Reproduce the lines below word for word, leaving out the pictures.

§ Exercise data:
——

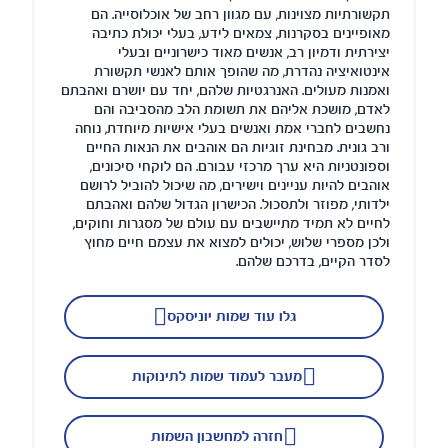
תקשורתיות מצוינות, עם מגוון רחב של אוכלוסייה. הם
מאופיינים בסקרנות, צמאים לידע, בעלי יכולת כתיבה
יצירתית ודמיון רב, אנשים מאוד כישרוניים ובעלי
אינטואיציה נהדרת, מה שהופך אותם לאנשי תקשורת
ואמנות מעולים. האנרגטיות שלהם, יחד עם יושרם ואהבתם
לאדם, מושכת אליהם את תשומת הלב מהסביבה והם
נחשבים לחברי אמת ואנשים בעלי אישיות מיוחדת, נוחה
ורב גונית. מבחינת זוגיות הם אוהבים את הנאות החיים
וספונטניות היא ערך מרכזי עבורם. הם לוקחי סיכונים,
אוהבים להיות עניינים וישירים, מה שיכול להוביל לרושם
ילדותי, מפוזר ולתסכול. הכישרון הגדול שלהם ואהבתם
לחיים לא תמיד מתיישבים עם עולם של מסגרות וחוקים,
ולכן מספרי שלוש, יכולים למצוא את עצמם חיים מחוץ
לסדר הקיים, בדרכם שלהם.
גלו עוד שמות יוניסקס
מעבר לעמוד שמות לתינוקות
חזרה למחשבון השמות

——

§ Exercise solution:
תקשורתיות מצוינות, עם מגוון רחב של אוכלוסייה. הם
מאופיינים בסקרנות, צמאים לידע, בעלי יכולת כתיבה
יצירתית ודמיון רב, אנשים מאוד כישרוניים ובעלי
אינטואיציה נהדרת, מה שהופך אותם לאנשי תקשורת
ואמנות מעולים. האנרגטיות שלהם, יחד עם יושרם ואהבתם
לאדם, מושכת אליהם את תשומת הלב מהסביבה והם
נחשבים לחברי אמת ואנשים בעלי אישיות מיוחדת, נוחה
ורב גונית. מבחינת זוגיות הם אוהבים את הנאות החיים
וספונטניות היא ערך מרכזי עבורם. הם לוקחי סיכונים,
אוהבים להיות עניינים וישירים, מה שיכול להוביל לרושם
ילדותי, מפוזר ולתסכול. הכישרון הגדול שלהם ואהבתם
לחיים לא תמיד מתיישבים עם עולם של מסגרות וחוקים,
ולכן מספרי שלוש, יכולים למצוא את עצמם חיים מחוץ
לסדר הקיים, בדרכם שלהם.
גלו עוד שמות יוניסקס
מעבר לעמוד שמות לתינוקות
חזרה למחשבון השמות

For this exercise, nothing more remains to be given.